About this task:
Within the entries below, find every line that has the string "microscopy", then copy it.
(Records for the task begins)
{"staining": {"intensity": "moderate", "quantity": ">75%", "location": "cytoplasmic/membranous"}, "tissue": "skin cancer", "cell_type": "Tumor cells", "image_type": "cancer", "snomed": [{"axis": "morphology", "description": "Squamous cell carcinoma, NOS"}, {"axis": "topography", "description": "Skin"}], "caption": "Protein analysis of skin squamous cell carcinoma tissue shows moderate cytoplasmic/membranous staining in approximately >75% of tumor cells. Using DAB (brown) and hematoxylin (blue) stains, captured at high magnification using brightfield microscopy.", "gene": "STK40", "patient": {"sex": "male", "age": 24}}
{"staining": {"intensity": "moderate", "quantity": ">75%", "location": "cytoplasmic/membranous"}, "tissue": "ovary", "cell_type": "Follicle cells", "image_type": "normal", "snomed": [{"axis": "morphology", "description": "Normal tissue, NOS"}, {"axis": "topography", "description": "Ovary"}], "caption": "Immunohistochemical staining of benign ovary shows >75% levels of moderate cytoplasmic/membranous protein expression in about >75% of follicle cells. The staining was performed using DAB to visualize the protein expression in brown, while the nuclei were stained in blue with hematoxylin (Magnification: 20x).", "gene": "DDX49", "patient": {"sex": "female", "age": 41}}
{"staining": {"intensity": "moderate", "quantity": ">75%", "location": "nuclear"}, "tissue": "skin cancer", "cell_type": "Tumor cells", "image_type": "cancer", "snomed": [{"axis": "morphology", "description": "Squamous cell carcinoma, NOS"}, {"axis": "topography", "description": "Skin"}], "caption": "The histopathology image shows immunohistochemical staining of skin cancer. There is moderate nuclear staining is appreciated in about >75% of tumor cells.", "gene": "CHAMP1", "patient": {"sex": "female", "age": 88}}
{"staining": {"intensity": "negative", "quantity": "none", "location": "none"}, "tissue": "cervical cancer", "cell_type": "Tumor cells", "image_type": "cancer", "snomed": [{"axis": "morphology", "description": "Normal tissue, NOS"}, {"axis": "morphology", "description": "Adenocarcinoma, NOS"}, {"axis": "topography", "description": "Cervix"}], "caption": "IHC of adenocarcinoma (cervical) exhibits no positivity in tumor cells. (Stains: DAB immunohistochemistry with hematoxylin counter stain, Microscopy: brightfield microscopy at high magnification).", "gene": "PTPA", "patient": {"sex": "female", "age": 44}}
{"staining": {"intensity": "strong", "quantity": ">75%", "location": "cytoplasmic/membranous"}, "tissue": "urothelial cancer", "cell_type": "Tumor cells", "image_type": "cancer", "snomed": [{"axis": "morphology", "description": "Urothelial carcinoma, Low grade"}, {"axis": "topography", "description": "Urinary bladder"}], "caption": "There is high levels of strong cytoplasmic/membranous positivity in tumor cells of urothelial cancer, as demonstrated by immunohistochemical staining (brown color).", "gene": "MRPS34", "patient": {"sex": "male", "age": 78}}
(Records for the task ends)
Completed task:
{"staining": {"intensity": "moderate", "quantity": ">75%", "location": "cytoplasmic/membranous"}, "tissue": "skin cancer", "cell_type": "Tumor cells", "image_type": "cancer", "snomed": [{"axis": "morphology", "description": "Squamous cell carcinoma, NOS"}, {"axis": "topography", "description": "Skin"}], "caption": "Protein analysis of skin squamous cell carcinoma tissue shows moderate cytoplasmic/membranous staining in approximately >75% of tumor cells. Using DAB (brown) and hematoxylin (blue) stains, captured at high magnification using brightfield microscopy.", "gene": "STK40", "patient": {"sex": "male", "age": 24}}
{"staining": {"intensity": "negative", "quantity": "none", "location": "none"}, "tissue": "cervical cancer", "cell_type": "Tumor cells", "image_type": "cancer", "snomed": [{"axis": "morphology", "description": "Normal tissue, NOS"}, {"axis": "morphology", "description": "Adenocarcinoma, NOS"}, {"axis": "topography", "description": "Cervix"}], "caption": "IHC of adenocarcinoma (cervical) exhibits no positivity in tumor cells. (Stains: DAB immunohistochemistry with hematoxylin counter stain, Microscopy: brightfield microscopy at high magnification).", "gene": "PTPA", "patient": {"sex": "female", "age": 44}}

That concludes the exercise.